#### Kaynak
+===+

Sivillere silah kullanma hakkı verdiği öne sürülen KHK maddesine 11. Cumhurbaşkanı Abdullah Gül de tepki göstermişti.Ülkeyi iç savaşa sürükleyeceği iddia edilen maddeyle ilgili Abdullah Gül, "696 sayılı KHK'nın yazımındaki hukuk diliyle bağdaşmayan muğlaklık, hukuk devleti anlayışı açısından kaygı vericidir" demiş ve AK Parti'ye söz konusu maddeyi gözden geçirme çağrısı yapmıştı.
AKP ve MHP dışında herkesin ve her kesimin tepki gösterdiği 696 sayılı KHK'ya göre, "Resmi bir sıfat taşıyıp taşımadıklarına bakılmaksızın darbe teşebbüsü ve terör eylemleri ile bunların devamı niteliğindeki eylemlerin bastırılması kapsamında" hareket eden kişilerin cezai sorumluluğu olmayacak. KHK'nın 121. maddesinde :
"Resmi bir sıfat taşıyıp taşımadıklarına veya resmi bir görevi yerine getirip getirmediklerine bakılmaksızın 15/07/2016 tarihinde gerçekleştirilen darbe teşebbüsü ve terör eylemleri ile bunların devamı niteliğindeki eylemlerin bastırılması kapsamında hareket eden kişiler hakkında da birinci fıkra hükümleri uygulanır" ifadesi yer alıyor.
Abdullah Gül'ün de tepki gösterdiği "……devamı niteliğindeki eylemlerin bastırılması kapsamında hareket eden kişilerin cezai sorumluluğunun olmaması " kısmı.
Hukukta muğlaklık olmaz ! Doğru.Ama bu çıkışın ardında kişisel bir hesap var mı? Onu bilemem!
Bildiğim Cumhurbaşkanlığı süresince gayet uyumlu olup nelere sesini çıkarmayan Abdullah Gül bu çıkışınıda hesaplamadan yapmamıştır herhalde !
Hangi olayın , "……Devamı niteliğinde " olup olmadığına kim karar verecektir ?
Sivillerden bir grup durumdan vazife çıkarıp silah kullanırsa veya şiddete başvurursa ne olacak ?
Mesela muhalif bir grubun hükümete karşı bir yasal eylemini , "Hükümeti yıkmaya çalışan teröristler "! deyip birisi saldırsa ve sonuçta ölü ve yaralılar olursa ne olacak ?

+===+

#### Görevler
- a) 696 sayılı KHK üzerine yazıya göre, "Resmi bir sıfat taşıyıp taşımadıklarına" diye başlayan hüküm KHK'nın kaçıncı maddesinde yer alıyor?
- b) 696 sayılı KHK üzerine yazıda soru işaretiyle biten bütün cümleleri sıralayın.
- c) 696 sayılı KHK üzerine yazıyı kaldığı yerden sürdürün.
Listenin bu çalışmayla hiçbir ilgisi yoktur.

+===+

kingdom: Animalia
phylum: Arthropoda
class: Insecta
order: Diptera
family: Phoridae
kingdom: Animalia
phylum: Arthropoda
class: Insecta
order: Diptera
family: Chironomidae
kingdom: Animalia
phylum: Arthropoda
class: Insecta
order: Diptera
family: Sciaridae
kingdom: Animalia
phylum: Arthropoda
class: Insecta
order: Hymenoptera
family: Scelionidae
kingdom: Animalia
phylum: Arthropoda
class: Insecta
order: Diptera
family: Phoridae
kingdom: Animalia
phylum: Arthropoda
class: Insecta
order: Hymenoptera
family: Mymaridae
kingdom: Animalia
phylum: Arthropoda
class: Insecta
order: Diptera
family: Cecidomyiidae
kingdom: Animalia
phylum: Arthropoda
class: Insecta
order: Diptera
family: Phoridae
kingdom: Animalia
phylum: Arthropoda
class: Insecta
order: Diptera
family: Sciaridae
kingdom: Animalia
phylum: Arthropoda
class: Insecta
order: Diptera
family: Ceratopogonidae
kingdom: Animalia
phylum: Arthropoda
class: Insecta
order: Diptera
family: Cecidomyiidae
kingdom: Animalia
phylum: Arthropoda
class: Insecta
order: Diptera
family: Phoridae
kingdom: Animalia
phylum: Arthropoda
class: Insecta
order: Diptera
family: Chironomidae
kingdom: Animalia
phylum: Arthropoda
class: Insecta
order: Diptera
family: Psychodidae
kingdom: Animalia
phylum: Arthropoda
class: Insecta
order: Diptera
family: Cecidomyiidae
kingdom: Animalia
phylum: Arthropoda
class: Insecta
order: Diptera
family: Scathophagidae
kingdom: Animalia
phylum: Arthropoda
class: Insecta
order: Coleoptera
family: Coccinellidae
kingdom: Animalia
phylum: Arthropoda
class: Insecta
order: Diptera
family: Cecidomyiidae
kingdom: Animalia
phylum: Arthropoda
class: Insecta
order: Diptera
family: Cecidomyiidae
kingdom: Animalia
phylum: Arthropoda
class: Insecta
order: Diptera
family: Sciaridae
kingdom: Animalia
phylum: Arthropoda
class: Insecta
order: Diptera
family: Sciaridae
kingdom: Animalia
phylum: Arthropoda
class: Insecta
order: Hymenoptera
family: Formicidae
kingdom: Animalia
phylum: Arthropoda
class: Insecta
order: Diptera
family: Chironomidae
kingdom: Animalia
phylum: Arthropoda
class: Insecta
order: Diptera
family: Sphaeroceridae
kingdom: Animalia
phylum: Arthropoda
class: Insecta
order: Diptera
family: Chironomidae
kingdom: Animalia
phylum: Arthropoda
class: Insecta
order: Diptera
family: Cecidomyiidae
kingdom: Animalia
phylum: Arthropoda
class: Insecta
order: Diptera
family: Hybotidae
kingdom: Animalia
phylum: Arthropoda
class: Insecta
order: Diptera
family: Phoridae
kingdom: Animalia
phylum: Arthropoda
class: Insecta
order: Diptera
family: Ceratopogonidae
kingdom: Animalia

+===+

#### Yazılı Yanıtlar
- a) KHK'nın 121. maddesinde yer alıyor.

- b)
Ama bu çıkışın ardında kişisel bir hesap var mı?
Hangi olayın, "……Devamı niteliğinde" olup olmadığına kim karar verecektir?
Sivillerden bir grup durumdan vazife çıkarıp silah kullanırsa veya şiddete başvurursa ne olacak?
Mesela muhalif bir grubun hükümete karşı bir yasal eylemini, "Hükümeti yıkmaya çalışan teröristler"! deyip birisi saldırsa ve sonuçta ölü ve yaralılar olursa ne olacak?

- c)
Veya milis gibi davranan bu şahsa karşılık verilse eylemi yapan grup tarafından,işin içinden nasıl çıkılacak?
Bir kavga çıkmış gibi ama bana pek inandırıcı gelmiyor ?
Beraber bunca yol yürüyen,yağan yağmurda birlikte ıslanan,aynı dağın yeli olanların arasındaki kavgalar bana hep bir deyimin hikayesini hatırlatır ! Hele tartışmalarda bir de kayık gemişse !
İstanbul'daki kayıkçılar üzerinden kültürümüze katılmış hoş bir deyimdir Kayıkçı Kavgası :
Eskiden İstanbul'da Eminönü - Karaköy arasında yolcu taşıyan kayıkçılar, müşteri beklerken kendi aralarında kavgaya tutuşurmuş. Durup dururken çıkan kavgada sesler yükselir, kürekler havaya kalkar, sağa sola savrulurmuş. Kavga çıkınca etraflarında toplanan halktan bazılarının kafasına kürekler iner, ama kürekler ne hikmet ise kavga eden kürekçilerin hiçbirinin başına değmezmiş. Bu kavga daha sonra denizden karaya taşınmış ve yankesiciler, cami önünde kayıkçı kavgası benzeri düzmece kavgalar ile halkı çevrelerine toplayıp soymayı adet edinmiş.
Buraya kadar olanı, kıyıdaki tablo. Bir de denizde kapışmaları varmış kayıkçıların. Kayık denen meretlerin yapısı gereği suyun içinde her yanı ayrı oynar. Kavga etmek mümkün olmaz. Zamanının kayıkçıları da kendileri suya düşmemek için kavga ettiği kişiyi kuvvetlice iteleyemezlermiş. Kibar kibar birbirlerini dürter, gayet sinirli olmalarına rağmen komik bir görüntü ortaya koyarlarmış.
Kavga varmış gibi bir görüntü olurmuş ama sonuç hep sıfır olurmuş!
Bakalım göreceğiz !Kayıkçılardan biri mi kafasına kürek yiyecek ?
Yoksa seyreden milletin mi kafasına kürek indirilecek ?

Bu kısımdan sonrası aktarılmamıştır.